Él y yo sabemos que sólo el amor y la confianza
nos dejan ser frágiles con todas nuestras fuerzas.
Y yo tuve mis crisis y desmayos, y él supo
estar firme incluso cuando no sabía qué hacer.
Sé que en el fondo no necesito su opinión.
Pero la necesito. Y el corazón me tiembla de gozo
al decir esto. Al poder decirlo, finalmente,
sin sentir que estoy atada a alguien. Sobre algo de esto
quise escribir: la fortaleza de los cambios
y la belleza de la fragilidad, las sucesivas
corrientes sin nombre que nos atraviesan.
Todavía hoy, escribiendo este diario,
volviendo hacia atrás las páginas escritas
con mi letra, no dejo de pensar que es como
si nunca hubiera estado ahí, en mi vida,
más que de a ratos, y me pregunto
cómo salí viva de entre tantos hermosos
tormentos, cómo, de pronto, dejaba de ser
yo misma para poder ser otra y otra,
anclada a los cambios y desarraigada.
Oh, Leonard, ¿qué me irás a decir? ¿Qué sucedería
si no te gustara, si sinceramente te pareciera ilegible?

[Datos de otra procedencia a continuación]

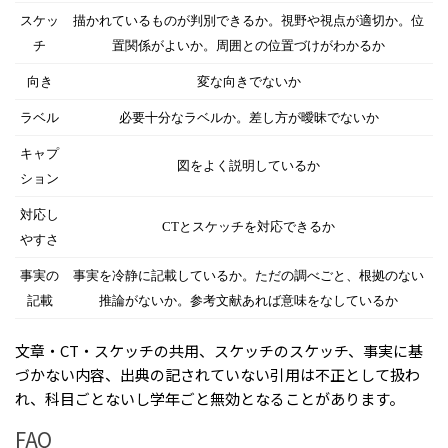
スケッ
描かれているものが判別できるか。視野や視点が適切か。位
チ
置関係がよいか。周囲との位置づけがわかるか
向き
変な向きでないか
ラベル
必要十分なラベルか。差し方が曖昧でないか
キャプ
図をよく説明しているか
ション
対応し
CTとスケッチを対応できるか
やすさ
事実の
事実を冷静に記載しているか。ただの調べごと、根拠のない
記載
推論がないか。参考文献あれば意味をなしているか
文章・CT・スケッチの共用、スケッチのスケッチ、事実に基
づかない内容、出典の記されていない引用は不正として扱わ
れ、科目ごとないし学年ごと無効となることがあります。
FAQ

Pero, al mismo tiempo, qué alegría y qué poder también
saber que sufro y me intensifico, que soy un abanico
de personalidades que confluyen, a pesar de los disturbios
de mi mente, para prestar atención, Leonard,
cuando vengas bordeando el jardín, y a los pocos
instantes de verte pasar por esta ventana, entres
a mi cuarto sacándote el sombrero y me digas,
sonriendo: Virginia, ¿cómo lo hiciste?